Masada bazen konuşuluyor tabii. Şahsi görüşümü söyleyeyim. Benim burada iki kırmızı çizgim var. Kimse “Ben hukukun dışındayım ya da üstündeyim” deme hakkına sahip değil. Herkes yaptığı iş ve eylemlerden hukuk içinde sorumludur. Bu bir kırmızı çizgidir. Bu konuda asla taviz vermem. Hatırlarsınız, dört bakan konusunda da Peygamber Efendimizin “Kendi kızım Fatıma olsa kolunu keserim” dediğini hatırlattığım için ihtilaf çıktı.
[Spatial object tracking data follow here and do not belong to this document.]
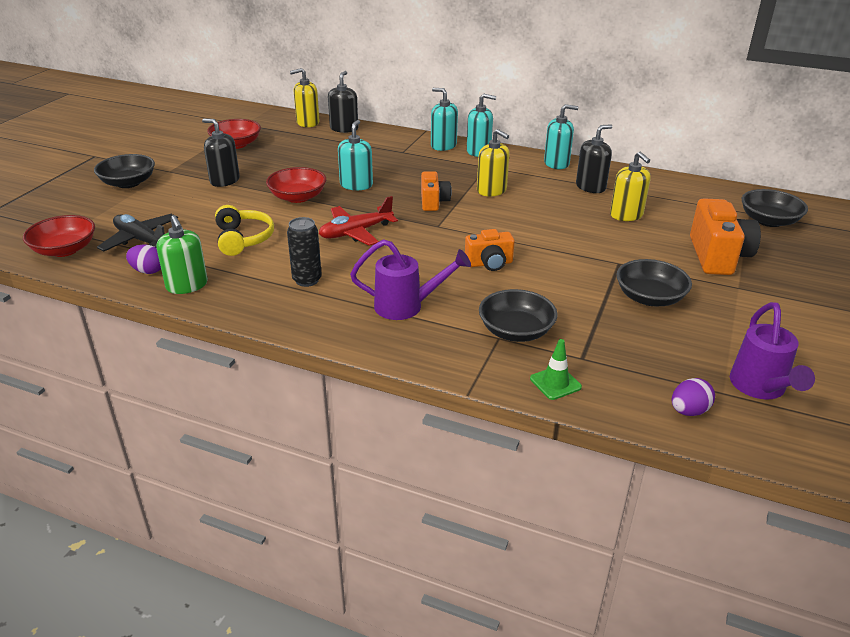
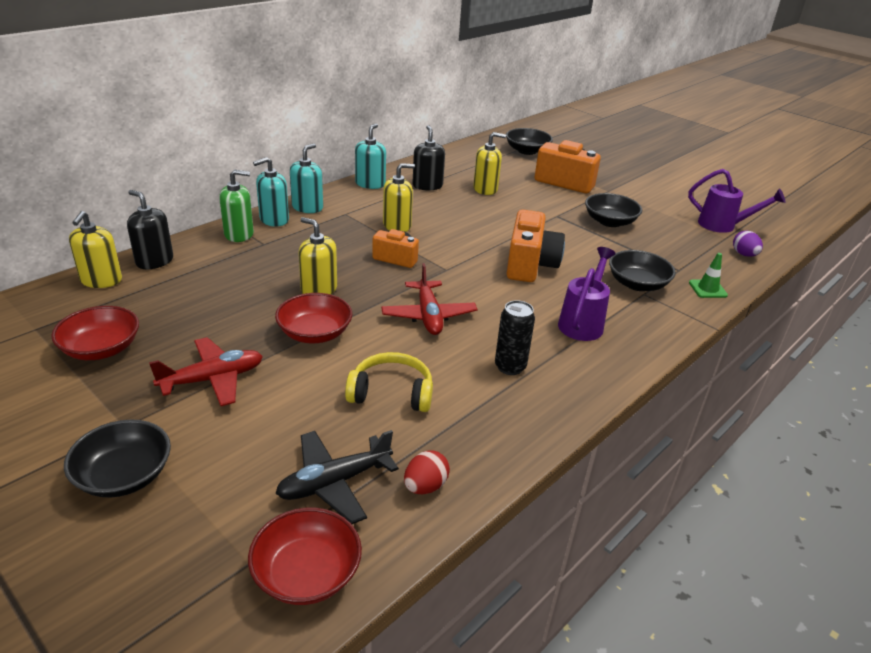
camera: 70 degrees left, 0 degrees up
purple egg [126,244,161,274] -> red egg [404,450,450,494]
green soap dispenser [156,215,208,294] -> green soap dispenser moved to [219,170,254,242]
black soap dispenser [202,119,240,187] -> red plane [149,337,263,406]
turquoise soap dispenser [338,120,373,190] -> yellow soap dispenser [299,217,337,294]
orange camera [465,229,515,271] -> orange camera [506,210,565,282], size x1.66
İkincisi ise rövanşizm. Yirmi yıllık bir dönemi tümüyle suçlu ilan edip “kurunun yanında yaş da yanar” mantığıyla kim AK Parti üyesi ise kim AK Parti’de görev almışsa “Hepsi örtülü ve açık suçludur” diyerek aynı 27 Mayıs yargılamaları gibi aynı 12 Eylül ya da 28 Şubat dönemleri gibi kolektif bir suçlu ilan edip, kolektif bir kesimi mahkûm etmeye çalışmaya asla izin veremem. Demokratik hukuk devleti kuralları neyse o işler. AK Parti’ye, MHP’ye oy vermiş ya da oralarda görev almış isimlerin ya da bu dönemde görev almış bürokratların hiç tedirgin olmaması lazım. Oluşabilecek bir rövanşizme izin vermeyiz. Ama suç işlemiş, küçük bir emlak dairesi başkanıyken emlak zengini olmuş falan kim olduğuna bakılmaksızın….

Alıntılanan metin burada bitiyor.